Et pour revenir à la grande question que j'ai posée en titre dans quelle société les Français ont-ils envient de vivre ? Veut-on réellement ressembler aux USA à leurs millions de drogués et de prisonniers ? À leurs malheureux incapables de payer des soins parce qu'ils ont eu le malheur d'avoir un cancer et que les prix du système de santé sont devenus totalement délirants. Le français a-t-il envie de vivre comme un chinois ou un coréen à passer sa vie à trimer sans arrêt pour produire toujours plus des objets qu'il n'aurait même pas vraiment le temps d'utiliser ? Plus qu'aucun autre pays en Europe, nous savons qu'il faut travailler pour vivre et non l'inverse.

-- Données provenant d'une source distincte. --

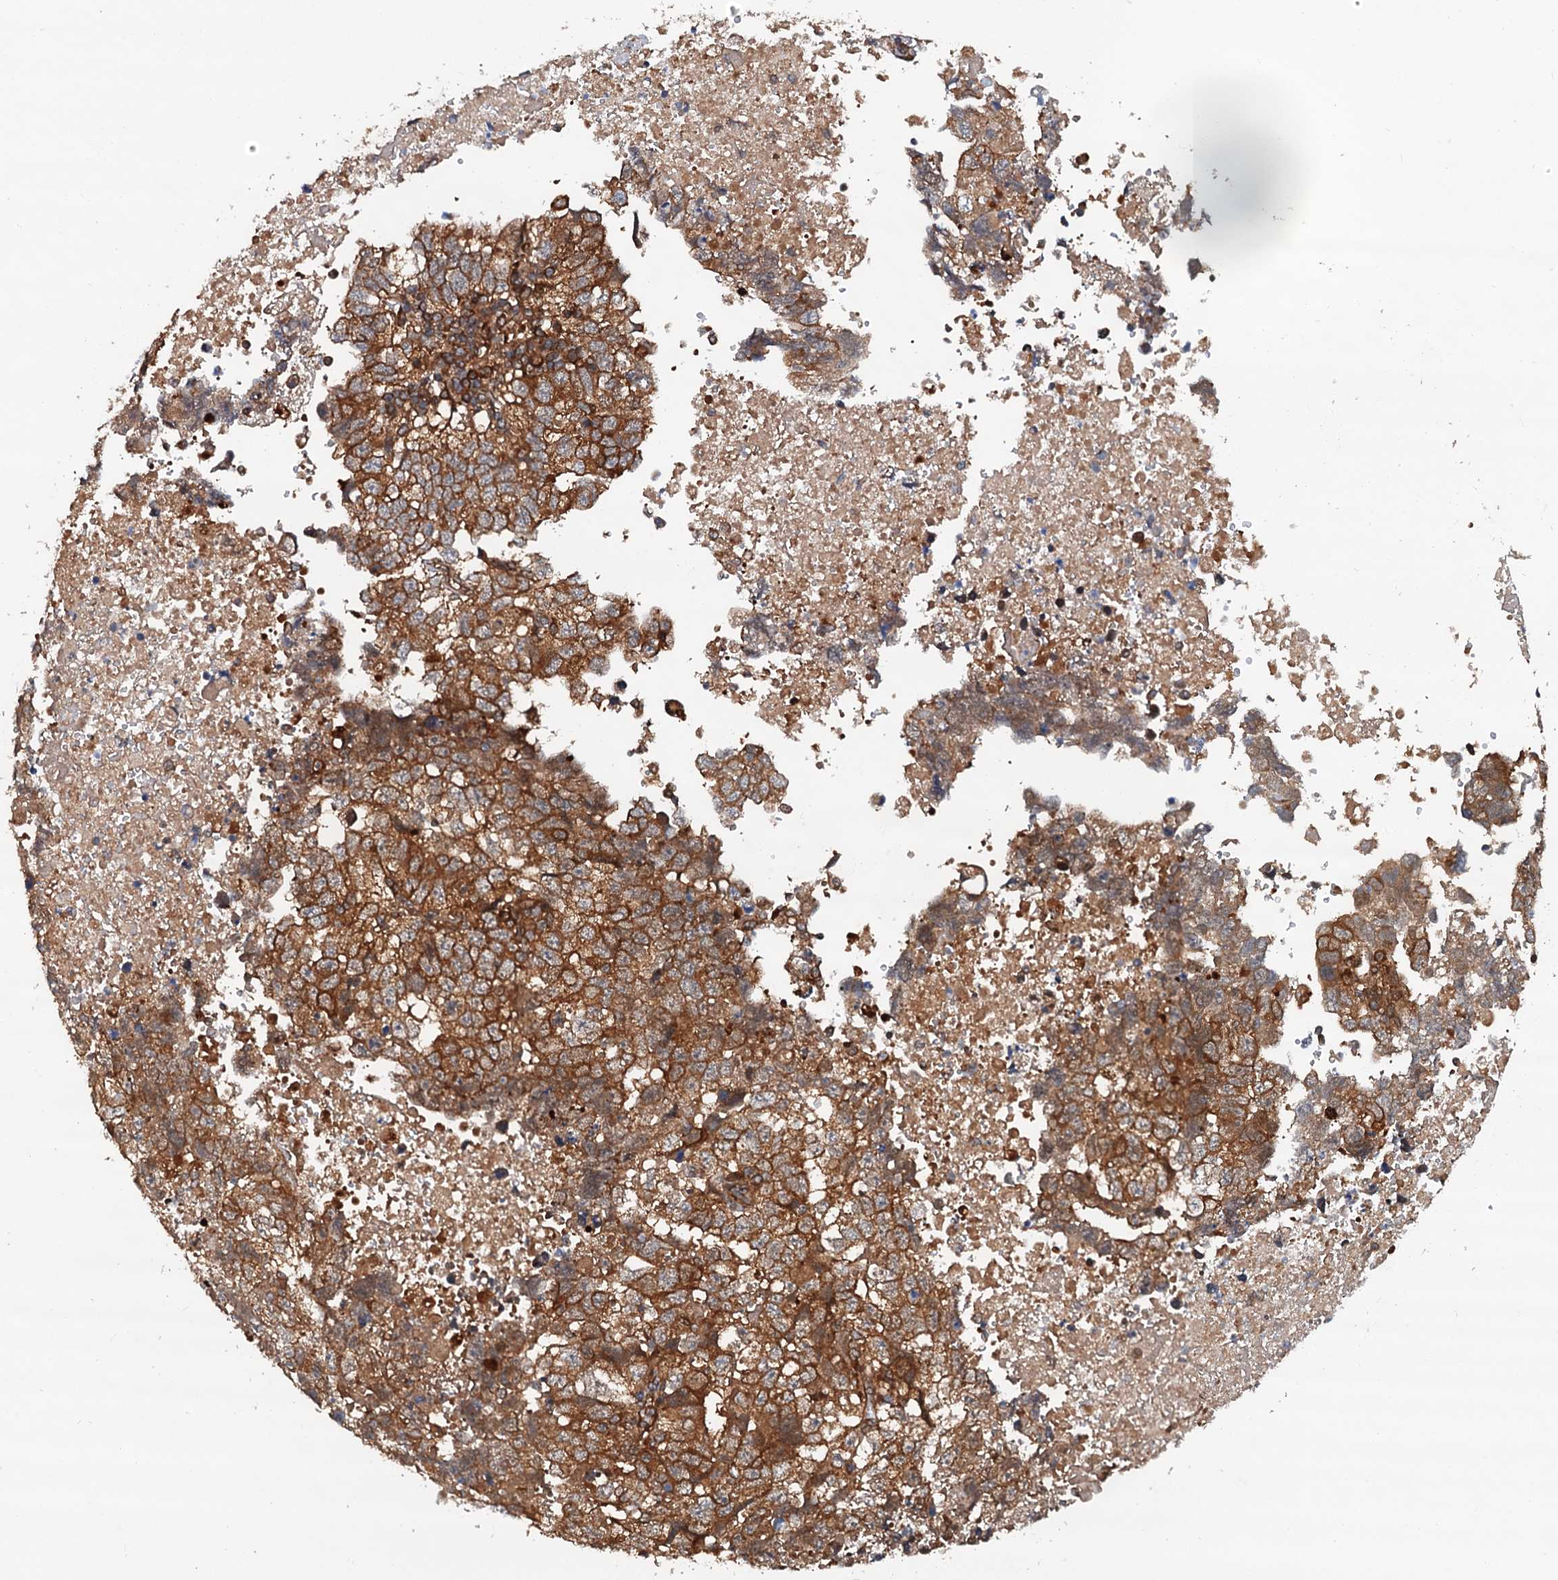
{"staining": {"intensity": "moderate", "quantity": ">75%", "location": "cytoplasmic/membranous"}, "tissue": "testis cancer", "cell_type": "Tumor cells", "image_type": "cancer", "snomed": [{"axis": "morphology", "description": "Carcinoma, Embryonal, NOS"}, {"axis": "topography", "description": "Testis"}], "caption": "Protein analysis of embryonal carcinoma (testis) tissue exhibits moderate cytoplasmic/membranous expression in approximately >75% of tumor cells.", "gene": "AAGAB", "patient": {"sex": "male", "age": 37}}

Le mal-être français tient à cette conviction que chaque jour nos dominants nourris aux idéologies issues du monde protestant essaient de nous imposer un mode de vie dont nous ne voulons pas au fond. Il ne s'agit pas ici de faire l'éloge de la paresse comme certains idiots à gauche, mais plutôt de faire l'économie de notre temps. De relier le lien entre l'action individuelle et collective. Le temps ce n'est pas de l'argent, le temps c'est de la vie. La vie humaine est trop courte pour être passée uniquement à produire et consommer. Il faut cultiver les amitiés, les amours, et les pensées. Et pour cela il faut du temps. C'est de cela que les pauvres coréens manquent et c'est de ça que nous manquerons de plus en plus si nous nous enfermons avec obstination à vouloir être toujours le plus riche possible et le plus rentable possible.

 

Et pour rendre à nouveau possible une société apaisée où les gens ne consacreraient plus tout leur temps à produire et consommer, il nous faut des frontières. Car une société équilibrée ne pourra jamais concurrencer une société dévorée par l'hybris de la rentabilité à court terme. Nous ne gagnerons jamais contre la Chine, l'Inde ou les USA . Il nous faut protéger nos frontières non seulement pour rendre possible à nouveau le travail de production en France, mais aussi pour rendre à nouveau la société technicienne décente. En France nous ne désirons pas être les plus efficaces ou les plus productifs, nous ne voulons simplement pas abandonner nos civilités, notre sens de la vie sociale pour un mirage d'enrichissement à court terme. Je crois que c'est avant tout cela au fond que cherchent aujourd'hui les Français, concilier à nouveau la vie moderne et technique avec leur art de vivre traditionnel. Et cette recherche d'une nouvelle harmonie se heurte violemment à l'hybris de nos dirigeants et aux contraintes du globalisme et de l'UE.